Portekiz’in Mistik Dünyası
Avrupa’nın güneybatısında, İber yarımadası üzerinde konuşlanan Portekiz, Keşif Çağı’nda dünyanın dört bir yanından farklı etnik grupların gelmesiyle birlikte kültürel anlamda çok yönlü bir medeniyet oluşturmuştur. Bu mozaik hissi veren medeniyet çeşitliliği ve uyum, Portekiz’in tarihi kültürüyle birleştiğinde ortaya masalsı bir atmosfer çıkıyor. Portekiz, gezip görülesi cezp edici ülke olmasının yanı sıra yaşam standartları, yabancı yatırımcılar için Portekiz’de oturum izni fırsatları, öğrenciler için Portekiz’de eğitim hakları gibi yerel halka tanınan hakların kolayca alınabilmesi ülkeyi gezilesi mantığından öteye, yaşanılası ülke haline getiriyor.
Ziyaretçilerin hayran kaldığı ülke için, Portekiz Hükümeti “Portekiz Golden Visa” programını başlattı. Programa göre Portekiz’de gayrimenkul satın alan yatırımcılar Portekiz oturum izni ve Portekiz vatandaşlığı hakkı elde edebilecek. Portekiz sunduğu bu fırsatlar ile ülkenin tarihi ve doğal güzelliklerini yabancılarla paylaşıyor. Portekiz’in en dikkat çekici kültür öğesi şüphesiz kaleleri oluyor. Hemen her şehirde tarihi dokusunu hala koruyan kale görmek, ihtişamı karşısında hayran kalmamak mümkün değil. Elbette kaleler yüzyıllar öncesinde yapılıp bugün hala varlığını koruması sebebiyle mistik bir hava sergiliyor.
Ülkenin farklı noktalarından bahsedildiğinde Bom Jesus da Monte Kilisesi’nin yer aldığı Braga şehri öne çıkar. Braga, çok eski, çok tarihi bir şehir olarak tanınıyor. Braga halkı dini inançlarına ve geleneklerine sıkı sıkıya bağlı, koyu Katolik bir halkı temsil ediyor. Bu nedenle şehirde birçok kilise ve katedral görmek mümkündür. Halkın dinine çok bağlı olması sebebiyle, Braga, Portekiz’in din merkezi olarak tanımlanıyor.
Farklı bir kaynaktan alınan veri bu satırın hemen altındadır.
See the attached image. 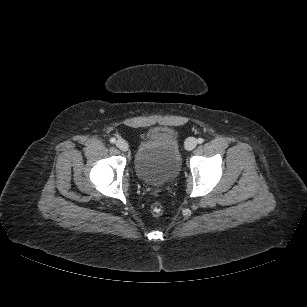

Bom Jesus da Monte, Braga’nın dünyaya açılan kapısı şeklinde lanse ediliyor. Zira dört mevsim boyunca ziyaretçi akınına uğruyor. Bom Jesus da Monte katedrali, 15. Yüzyılda inşa edildi. Antik Çağ’dan bu yana dini inanç alanlarında bilinen bir yapıdır. Katedralin ilk dikkat çeken şeyi ihtişamı olsa da yaklaşık 120 metre uzunluğundaki merdivenleri de akabinde fark ediliyor. İnançların kesişme noktasında önemli bir konuma sahip olan katedralin merdivenleriyle ilgili mistik bir inanış vardır. Merdivenler labirent özelliğine sahip, insanı şaşırtan bir yapıya sahiptir. Rivayete göre kişi Hıristiyanlık inancına sırtını dönerse labirent merdivenlerde yolunu bulamaz ve kaybolur. Elbette yerel halk bu inanışa sonsuz inanıp uygularken gelen ziyaretçilerin çoğu katedrale sırtını veriyor ve muhteşem manzarayı, yapıyı fotoğraflarla ölümsüzleştiriyor.